Copy the lines of the listing below verbatim, starting with the line that contains "phylum: Basidiomycota" and ending with the line that contains "genus: Rosa", both included.

☆ ☆ ☆

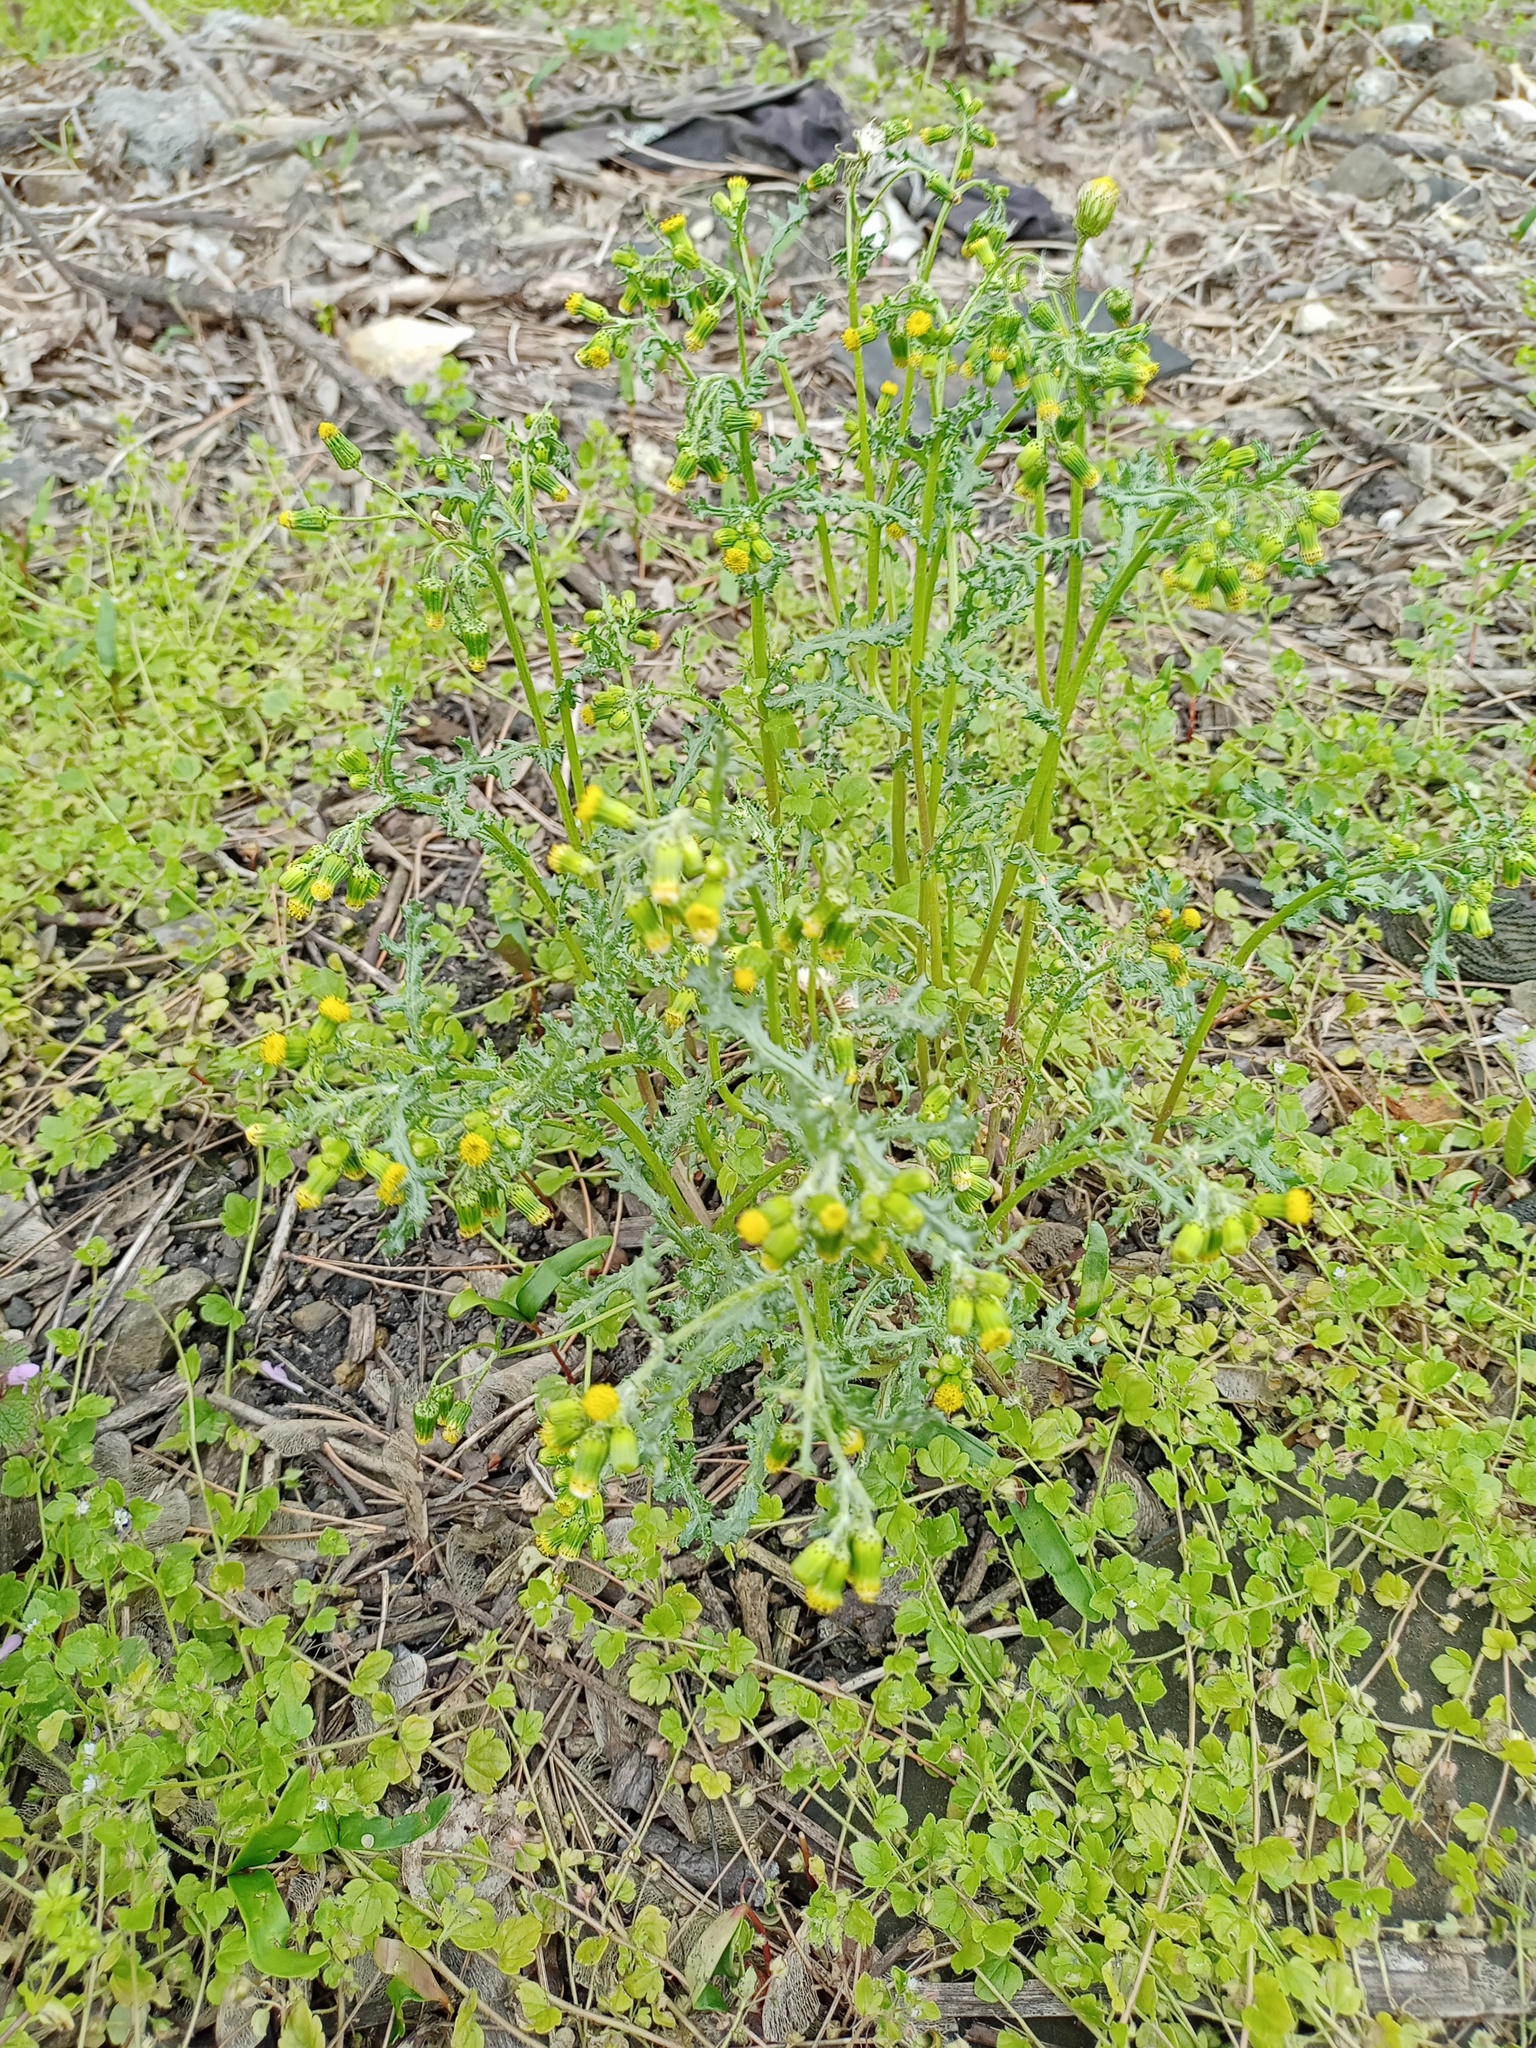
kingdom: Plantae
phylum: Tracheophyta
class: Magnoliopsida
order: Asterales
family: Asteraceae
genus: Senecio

☆ ☆ ☆

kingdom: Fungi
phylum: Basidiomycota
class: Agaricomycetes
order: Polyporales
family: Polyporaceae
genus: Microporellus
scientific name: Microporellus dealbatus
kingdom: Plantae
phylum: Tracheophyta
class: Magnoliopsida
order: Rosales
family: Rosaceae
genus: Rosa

☆ ☆ ☆

CORRECT RESULT
phylum: Basidiomycota
class: Agaricomycetes
order: Polyporales
family: Polyporaceae
genus: Microporellus
scientific name: Microporellus dealbatus
kingdom: Plantae
phylum: Tracheophyta
class: Magnoliopsida
order: Rosales
family: Rosaceae
genus: Rosa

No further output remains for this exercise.